Is it me, or do “reading is really really good for you” stories keep showing up again and again in the news? Check out the newest one: “Reading novels may prolong your life!” No joke. Of course, the quality of that reading life is important, at least to me. If reading novels puts you in the “shoes” of the protagonist in ways that mimic reality, then I’d better not waste my time with the bad ones, you know?
I’m always on the hunt for a fantasy series that not only engages my emotions, but makes me think a little differently about the “big questions.” Sadly, you don’t find many of those. But there are a few writers who consistently write books that surprise me as a reader (not easy to do, by the way).
One of these writers is Robert Jackson Bennet. Not only does he have a very writerly name, but his “Divine Cities” series is not your typical fantasy. The first book, City of Stairs, introduces us to a fascinating alternate world set in a gaslit, early-automobile age. The worldbuilding in that novel is fascinating, though it had its drawbacks. I reviewed it on Goodreads a few years ago, and you can read it here.
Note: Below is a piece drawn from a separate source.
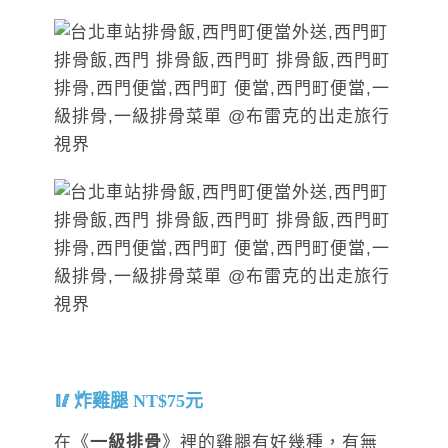
炸雞腿 NT$75元
在《
一級排骨
》裡的雞腿有好幾種，有無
I was also surprised by the second one, City of Blades. But not in a good way. Rarely have I gone from liking a book to loathing its sequel. But there you go, it does happen.
So you may have thought that I would ignore the third book in the series, City of Miracles. The thing is, RJB writes great characters who just leap off the page. They stay with you. They become fully fledged beings, like actual friends. I couldn’t stop myself. I had to see if he would fix the problems that he had created in book 2.
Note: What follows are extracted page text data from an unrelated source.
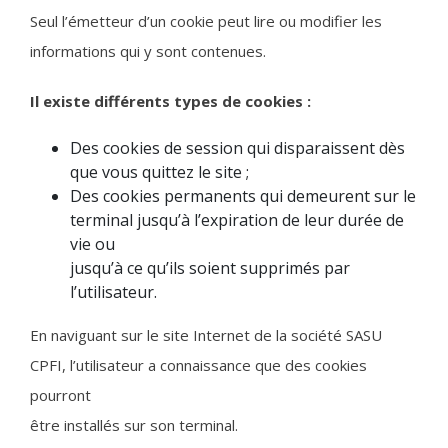
Seul l’émetteur d’un cookie peut lire ou modifier les
informations qui y sont contenues.
Il existe différents types de cookies :
Des cookies de session qui disparaissent dès
que vous quittez le site ;
Des cookies permanents qui demeurent sur le
terminal jusqu’à l’expiration de leur durée de
vie ou
jusqu’à ce qu’ils soient supprimés par
l’utilisateur.
En naviguant sur le site Internet de la société SASU
CPFI, l’utilisateur a connaissance que des cookies
pourront
être installés sur son terminal.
I’m so glad I stuck with him.
City of Miracles is an exciting, sometimes pulse-pouding thriller that keeps the pages turning. I mean, there’s a sequence on a funicular in the middle of the (fictional) Himalayas that is better than some action movies. It has an effective bad guy with a very believable motivation for his “badness.” And Sigrud, the hulking Scandinavian-type berserker, is the main character. What’s not to love?
But that’s all to be expected from RJB. What threw me for a loop was how this was also a contemplative story about love, loss, and the power of memory. It asks difficult questions about power and love and forgiveness. And it, unlike the other books in the series, does engage the “difficult questions” about life.
Now, to be honest, I don’t share RJB’s worldview. I think his answers to the “why?” of the universe are disappointing and depressing. But that’s his prerogative. He follows through on his worldview to its logical conclusion, and he’s able to do it well. In the final analysis, his book is a thing of beauty. Even if I can’t agree with him about the ultimate questions of life and death, I can appreciate his well-crafted jewel of a book.
And I can wholeheartedly recommend it. You don’t really need to read the other books in the series to appreciate this one. (Note: the book has plenty of violence and adult themes, so not for the faint of heart).